**Assignment:** Nothing should be output except the lines from the top of the material below through the line that contains "left shoulder: (231, 554, -7)", each exactly as written.

■ ■ ■ ■

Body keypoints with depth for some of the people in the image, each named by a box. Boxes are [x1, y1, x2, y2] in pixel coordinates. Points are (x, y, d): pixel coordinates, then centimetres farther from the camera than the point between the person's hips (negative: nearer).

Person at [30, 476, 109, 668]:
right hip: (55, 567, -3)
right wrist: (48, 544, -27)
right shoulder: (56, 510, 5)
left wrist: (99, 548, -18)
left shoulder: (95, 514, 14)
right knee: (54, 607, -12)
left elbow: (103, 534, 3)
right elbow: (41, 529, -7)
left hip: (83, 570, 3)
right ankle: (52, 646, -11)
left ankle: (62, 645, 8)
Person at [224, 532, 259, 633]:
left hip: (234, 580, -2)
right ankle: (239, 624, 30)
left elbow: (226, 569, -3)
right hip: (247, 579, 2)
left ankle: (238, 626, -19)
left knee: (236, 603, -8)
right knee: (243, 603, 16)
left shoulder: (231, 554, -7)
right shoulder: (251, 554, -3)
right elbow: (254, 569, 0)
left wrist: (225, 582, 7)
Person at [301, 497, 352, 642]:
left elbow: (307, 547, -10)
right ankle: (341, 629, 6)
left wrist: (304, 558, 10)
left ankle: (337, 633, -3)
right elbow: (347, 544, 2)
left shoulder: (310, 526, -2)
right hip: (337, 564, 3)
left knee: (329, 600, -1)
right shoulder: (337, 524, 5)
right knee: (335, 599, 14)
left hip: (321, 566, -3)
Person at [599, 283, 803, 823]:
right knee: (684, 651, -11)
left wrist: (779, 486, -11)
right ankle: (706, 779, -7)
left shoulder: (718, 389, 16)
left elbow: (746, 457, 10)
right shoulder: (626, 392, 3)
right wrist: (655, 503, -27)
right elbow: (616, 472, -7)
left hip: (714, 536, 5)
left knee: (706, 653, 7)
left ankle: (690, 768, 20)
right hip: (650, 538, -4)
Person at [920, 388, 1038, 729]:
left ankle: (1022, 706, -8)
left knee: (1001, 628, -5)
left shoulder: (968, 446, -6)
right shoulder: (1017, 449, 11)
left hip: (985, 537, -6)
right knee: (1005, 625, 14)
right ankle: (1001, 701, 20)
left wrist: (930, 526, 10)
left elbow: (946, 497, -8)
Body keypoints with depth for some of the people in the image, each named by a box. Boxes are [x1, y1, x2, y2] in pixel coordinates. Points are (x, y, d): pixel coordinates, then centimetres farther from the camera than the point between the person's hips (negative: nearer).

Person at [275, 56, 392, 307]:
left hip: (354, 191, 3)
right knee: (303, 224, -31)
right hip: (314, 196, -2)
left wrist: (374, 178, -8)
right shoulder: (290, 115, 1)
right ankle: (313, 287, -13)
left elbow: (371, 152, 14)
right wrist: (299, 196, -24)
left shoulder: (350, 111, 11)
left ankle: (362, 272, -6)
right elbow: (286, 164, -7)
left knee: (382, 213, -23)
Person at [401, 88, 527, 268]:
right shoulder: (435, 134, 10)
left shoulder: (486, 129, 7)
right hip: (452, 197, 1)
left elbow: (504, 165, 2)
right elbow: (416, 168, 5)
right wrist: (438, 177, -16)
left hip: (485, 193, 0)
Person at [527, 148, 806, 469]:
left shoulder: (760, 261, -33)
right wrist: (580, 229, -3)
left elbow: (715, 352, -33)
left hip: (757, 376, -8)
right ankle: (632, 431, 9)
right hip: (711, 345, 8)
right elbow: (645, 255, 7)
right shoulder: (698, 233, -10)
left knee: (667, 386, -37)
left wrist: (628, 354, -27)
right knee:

■ ■ ■ ■

**Response area:**
Body keypoints with depth for some of the people in the image, each named by a box. Boxes are [x1, y1, x2, y2] in pixel coordinates. Points are (x, y, d): pixel coordinates, then centimetres farther from the camera than the point between the person's hips (negative: nearer).

Person at [30, 476, 109, 668]:
right hip: (55, 567, -3)
right wrist: (48, 544, -27)
right shoulder: (56, 510, 5)
left wrist: (99, 548, -18)
left shoulder: (95, 514, 14)
right knee: (54, 607, -12)
left elbow: (103, 534, 3)
right elbow: (41, 529, -7)
left hip: (83, 570, 3)
right ankle: (52, 646, -11)
left ankle: (62, 645, 8)
Person at [224, 532, 259, 633]:
left hip: (234, 580, -2)
right ankle: (239, 624, 30)
left elbow: (226, 569, -3)
right hip: (247, 579, 2)
left ankle: (238, 626, -19)
left knee: (236, 603, -8)
right knee: (243, 603, 16)
left shoulder: (231, 554, -7)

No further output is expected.